Mystrerious Movements on the Somali Coast: The POSEIDIN and the AL-AMAL

Summary

The POSEIDON and AL-AMAL were believed to be operating together in Somali and Kenyan waters without valid fishing licenses. Analysis of vessel tracks indicated that POSEIDON had engaged in illegal transhipment at sea with the AL-AMAL and others violating the new fisheries act of the Federal Government of Somalia. POSEIDON, a small trawler, originally came to the attention of the FISH-i Task Force as it seemed to be operating with impunity in the Somali region. Few vessels operated in this area due to the high levels of piracy at the time. In addition the South Korean owner Insung was known to the FISH-i Task Force as the operator of a number of IUU fishing vessels and this led to a closer look at the activities of the POSEIDON and the AL-AMAL.

Key events

September – November 2014:  The POSEIDON sailed from Cape Town in South Africa to Somalia and commenced movements consistent with trawling operations in Somali waters, including very close to the coastline.

January 2015:  Somali authorities arrested the POSEIDON for illegal fishing and it was reported that a USD 1.5 million fine was paid for the release of the POSIEDON, raising questions about the activities of the vessels as this was more than the value of the catch and the vessel.

January 2015:  An inspection in Mombasa Port, Kenya of the POSEIDON along with a second vessel, the AL-AMAL, raised further questions particularly about possible illegal transhipment in Somalia and true registration. The POSIEDON had been operating for six weeks at sea but did not have catches to show for this. Analysis of the movements of the vessel indicated transhipment.

The registration of the vessels was unclear, two Yemeni registration certificates supplied to Kenya showed significant inconsistencies. While, a Puntland fishing license claimed the AL-AMAL was flagged to South Korea, though this license was deemed a forgery, as Puntland were not able to issue licenses at the time. The other document was a Somali Registration certificate, which showed inconsistencies with the Puntland document e.g. the same registration officer but a different signature. The flag State was listed as Thailand in other documents. There were also inconsistencies over details of the vessels structure. The AL-AMAL in some documents appeared to be flagged to Yemen and owned by Burum Seafood.

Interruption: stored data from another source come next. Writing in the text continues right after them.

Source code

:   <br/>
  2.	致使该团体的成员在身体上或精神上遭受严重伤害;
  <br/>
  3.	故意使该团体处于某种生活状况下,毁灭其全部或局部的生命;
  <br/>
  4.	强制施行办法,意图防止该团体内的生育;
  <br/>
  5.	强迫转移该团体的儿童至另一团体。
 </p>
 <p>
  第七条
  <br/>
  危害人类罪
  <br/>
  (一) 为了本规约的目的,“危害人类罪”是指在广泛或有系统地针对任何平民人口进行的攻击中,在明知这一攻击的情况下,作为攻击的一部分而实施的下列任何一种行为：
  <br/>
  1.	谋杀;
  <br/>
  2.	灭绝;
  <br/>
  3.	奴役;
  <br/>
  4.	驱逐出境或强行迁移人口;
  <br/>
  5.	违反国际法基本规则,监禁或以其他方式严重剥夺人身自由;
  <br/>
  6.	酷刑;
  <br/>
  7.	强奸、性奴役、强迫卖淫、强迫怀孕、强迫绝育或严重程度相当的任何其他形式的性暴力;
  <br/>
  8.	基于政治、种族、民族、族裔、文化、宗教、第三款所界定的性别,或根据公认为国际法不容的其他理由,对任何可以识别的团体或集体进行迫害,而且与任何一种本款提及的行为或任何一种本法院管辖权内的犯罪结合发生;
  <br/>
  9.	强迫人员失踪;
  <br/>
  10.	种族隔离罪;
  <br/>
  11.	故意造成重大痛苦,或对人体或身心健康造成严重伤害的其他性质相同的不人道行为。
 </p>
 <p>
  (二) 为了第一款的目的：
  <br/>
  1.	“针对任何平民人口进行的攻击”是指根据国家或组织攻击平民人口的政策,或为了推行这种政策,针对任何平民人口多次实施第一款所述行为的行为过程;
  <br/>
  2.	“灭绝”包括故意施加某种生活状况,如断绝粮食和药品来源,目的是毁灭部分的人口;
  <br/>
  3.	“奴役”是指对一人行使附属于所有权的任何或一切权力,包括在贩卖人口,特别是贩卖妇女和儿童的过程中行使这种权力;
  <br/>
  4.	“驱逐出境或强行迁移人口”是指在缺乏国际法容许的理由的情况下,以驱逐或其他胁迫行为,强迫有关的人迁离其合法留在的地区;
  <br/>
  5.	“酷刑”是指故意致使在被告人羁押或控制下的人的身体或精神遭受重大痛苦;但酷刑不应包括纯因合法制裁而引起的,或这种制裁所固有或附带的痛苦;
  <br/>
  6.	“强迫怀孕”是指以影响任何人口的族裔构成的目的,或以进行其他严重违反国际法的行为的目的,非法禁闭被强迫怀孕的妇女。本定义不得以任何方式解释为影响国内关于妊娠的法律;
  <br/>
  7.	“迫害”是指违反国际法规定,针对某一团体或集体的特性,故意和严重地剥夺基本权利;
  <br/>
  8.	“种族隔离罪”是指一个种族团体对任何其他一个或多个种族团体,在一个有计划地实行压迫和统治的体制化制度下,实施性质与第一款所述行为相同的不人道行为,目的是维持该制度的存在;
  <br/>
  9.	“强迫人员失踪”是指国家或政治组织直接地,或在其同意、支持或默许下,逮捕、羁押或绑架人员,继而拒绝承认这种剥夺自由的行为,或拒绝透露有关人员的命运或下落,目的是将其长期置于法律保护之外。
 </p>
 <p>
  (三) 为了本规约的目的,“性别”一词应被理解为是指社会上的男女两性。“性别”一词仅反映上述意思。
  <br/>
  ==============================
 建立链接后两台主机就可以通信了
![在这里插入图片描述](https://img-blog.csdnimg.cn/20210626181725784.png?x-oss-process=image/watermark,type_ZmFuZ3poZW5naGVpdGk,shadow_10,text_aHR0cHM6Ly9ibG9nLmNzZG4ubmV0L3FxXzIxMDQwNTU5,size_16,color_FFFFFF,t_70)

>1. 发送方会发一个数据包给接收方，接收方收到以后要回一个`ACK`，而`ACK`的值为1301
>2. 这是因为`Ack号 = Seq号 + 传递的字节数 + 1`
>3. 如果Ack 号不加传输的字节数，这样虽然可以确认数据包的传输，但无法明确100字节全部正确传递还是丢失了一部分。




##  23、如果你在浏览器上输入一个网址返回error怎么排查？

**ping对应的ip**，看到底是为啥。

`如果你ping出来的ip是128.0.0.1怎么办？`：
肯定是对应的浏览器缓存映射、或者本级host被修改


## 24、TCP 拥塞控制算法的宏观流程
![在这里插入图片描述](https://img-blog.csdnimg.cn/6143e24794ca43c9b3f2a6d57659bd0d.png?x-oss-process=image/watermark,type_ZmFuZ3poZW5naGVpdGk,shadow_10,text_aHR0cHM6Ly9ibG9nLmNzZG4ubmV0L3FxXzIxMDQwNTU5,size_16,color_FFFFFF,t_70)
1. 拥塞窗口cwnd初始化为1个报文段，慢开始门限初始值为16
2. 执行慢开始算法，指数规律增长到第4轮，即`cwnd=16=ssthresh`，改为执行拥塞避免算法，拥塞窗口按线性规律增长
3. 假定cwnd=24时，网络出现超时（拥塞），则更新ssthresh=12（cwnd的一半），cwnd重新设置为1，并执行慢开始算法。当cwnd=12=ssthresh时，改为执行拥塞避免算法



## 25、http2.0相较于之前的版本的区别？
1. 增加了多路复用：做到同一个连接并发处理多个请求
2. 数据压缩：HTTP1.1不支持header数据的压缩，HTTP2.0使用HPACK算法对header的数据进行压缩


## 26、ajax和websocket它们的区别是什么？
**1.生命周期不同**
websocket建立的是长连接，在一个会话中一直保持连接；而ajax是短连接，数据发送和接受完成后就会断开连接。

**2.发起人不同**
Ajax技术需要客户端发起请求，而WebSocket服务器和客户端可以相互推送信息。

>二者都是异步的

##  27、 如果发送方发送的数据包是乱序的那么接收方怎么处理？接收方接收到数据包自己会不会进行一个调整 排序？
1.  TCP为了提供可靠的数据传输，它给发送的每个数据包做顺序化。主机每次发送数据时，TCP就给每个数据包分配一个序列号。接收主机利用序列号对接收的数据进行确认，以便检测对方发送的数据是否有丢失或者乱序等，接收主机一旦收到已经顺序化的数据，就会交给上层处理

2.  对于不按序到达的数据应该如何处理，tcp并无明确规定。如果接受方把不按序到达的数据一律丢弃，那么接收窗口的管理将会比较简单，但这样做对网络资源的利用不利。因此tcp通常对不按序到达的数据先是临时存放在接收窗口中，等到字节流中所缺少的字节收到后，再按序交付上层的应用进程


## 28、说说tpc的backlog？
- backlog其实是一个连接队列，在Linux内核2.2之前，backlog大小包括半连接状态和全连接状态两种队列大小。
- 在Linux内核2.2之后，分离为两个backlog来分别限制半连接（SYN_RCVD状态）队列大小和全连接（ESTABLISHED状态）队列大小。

21 January 2015:  Following the inspection of AL-AMAL in Mombasa, port logs indicate that the vessel moved to Wananchi a tuna processing plant – if the port logs are correct this would be an unusual destination for a trap-fishing vessel, which raises the question of whether AL-AMAL was only engaged in fishing activity or if it was also collecting fish from other fishing vessels, acting as a ‘mini-reefer’.

February to June 2015:  Both vessels exited Kenyan waters in February 2015. POSEIDON commenced operating off the Somali coast, with a consistent track indicating trawling activity. The AIS signal from AL-AMAL was inconsistent but it appears to have been primarily operating in Somali waters around this time and showed visits to Oman.

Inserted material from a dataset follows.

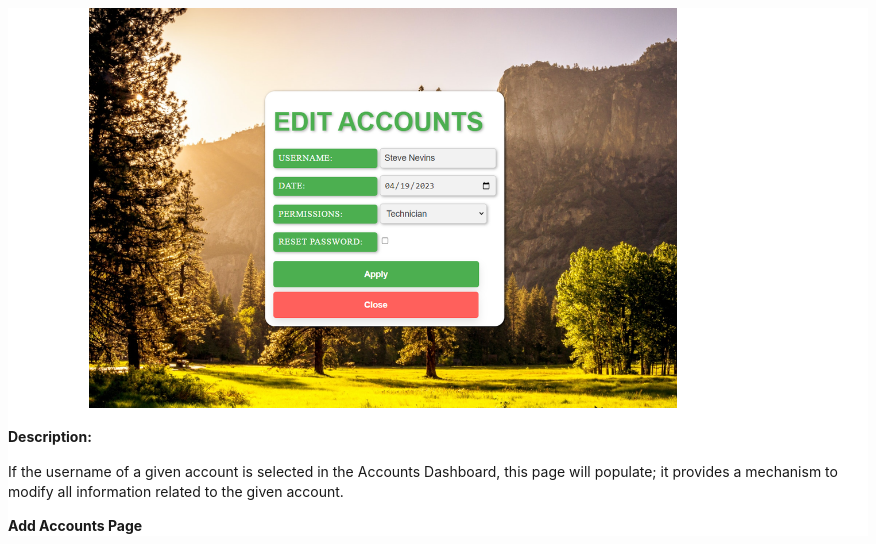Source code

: <img src="IMAGES/F_edit_account.PNG" alt="Logo" width="750" height="400">

<b> Description: </b> 

If the username of a given account is selected in the Accounts Dashboard, this page will populate; it provides a mechanism to modify all information related to the given account. 

<b> Add Accounts Page </b>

May 2015:  News reports indicate that Oman closed its port for three vessels on the way from Somalia to offload, due to communications from Somali officials saying that the vessels claim of a Somali flag was invalid were published. While both the POSEIDON and AL-AMAL, along with the BUTIYALO and HAYSIMO vessels are mentioned in the news stories, it is not clear what three vessels were actually refused port access.

August 2015:  The AL-AMAL is reported to have sunk in Somali waters with the crew of 34 were rescued by the Puntland Coastguard.

What did FISH-i Africa do?

  • Identified POSEIDON as a high risk vessel
  • Analysis of satellite tracking and company ownership
  • Facilitated cooperation with the FAO, UNODC, EU NAVFOR, Secure Fisheries and the Kenyan authorities.
  • FISH-i offered close support to Kenya during inspections

Conclusion

There seems to be little doubt that the POSIDON and the AL-AMAL were engaging in illegal transhipment at sea, the inconsistency in the documents suggest that at least one was a forgery and the various issues on the flagging history raised serious concerns. Today with the AL-AMAL, reportedly sunk, the POSEIDON is still believed to be operating in Somali waters. This case is still open for FISH-i Africa and the challenges of forgery, fraud, legal fishing, FishCRIME and flagging are very evident. With Somalia now a member of FISH-i Africa, cases such as this will gain a new momentum and opportunity for conclusion.